Once Ty was so seriously committed to environmental causes that he became an ecoterrorist and convicted felon. Once he unwittingly endangered both his daughter, Sierra, and his wife, Andrea. Now when he's just trying to survive, Andrea comes back into his life. What happens as the two slip into a reborn involvement makes for a gripping and topical story told in Boyle's uniquely funny and serious voice.
©2000 T.C. Boyle; (P)2000 Books on Tape, Inc.
"Funny and touching, antic and affecting . . . while Boyle''s humor is as black as ever, he demonstrates that satire can coexist with psychological realism, comedy with compassion." (Michiko Kakutani, The New York Times)
"As disaster tales go, this is a sly, hip one...Boyle has always liked to play circus barker for life's extremes and what better freak show than the environmental apocalypse itself?" (The Washington Post)
"Both entertaining and informative...hits like a warning shot from twenty-five years into the future." (Chicago Tribune)
If you're aware of enviromental problems this book will make perfect and scarey sense. Plus, boyle's great writing makes this a can't-put-down book (listen).
I really liked "Talk Talk" so I listened to all of TC Boyle's audio books. This one was ok. It seemed a little too dark for me. There's no true hero and lots of villians, to put it bluntly. But, its still worth a credit.
I could not get through this book simply because of the over-heated style of the narrator. The story was swamped by the endless emoting and all subtlety lost in the melodramatic pitch. What a shame.
A commendable attempt to focus attention on the evils of global warming, deforestation, extinction of animal species. But is it realistic to portray the world as its portrayed here in 2025? I think its more fantasy. I don't understand how with all the horrors the population of the world is up to 18 billion. Also there's no mention of oil/gas shortages I can recall. Tidewater's behavior goes beyond the extreme into out of touch with reality.
I'd call this book a miss. Of the 4 Boyle books I've read or heard The Tortilla Curtain is the best.

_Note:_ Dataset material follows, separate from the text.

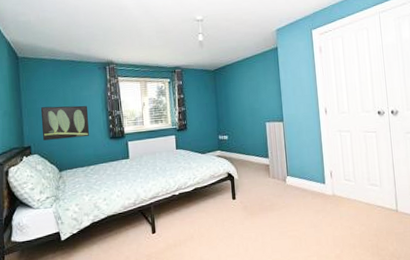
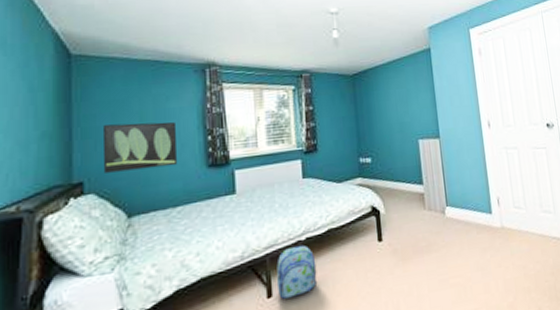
backpack: none [158,198,187,235] -> present [276,245,317,299]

TC Boyle creates a world after a slow, not-quite-apocalypse that seems completely plausible both in terms of culture and nature. We have worn the Earth out like a ragged pair of jeans and humanity is limping along pretending it's wearing a tuxedo as the pants fall off in the dirt. Probably not the best book for optimists and book clubs, unless the book club members have a little grit. SUPER book for anyone who is interested in humanity's impact on the environment, in moral philosophy, or just a thought-provoking yarn.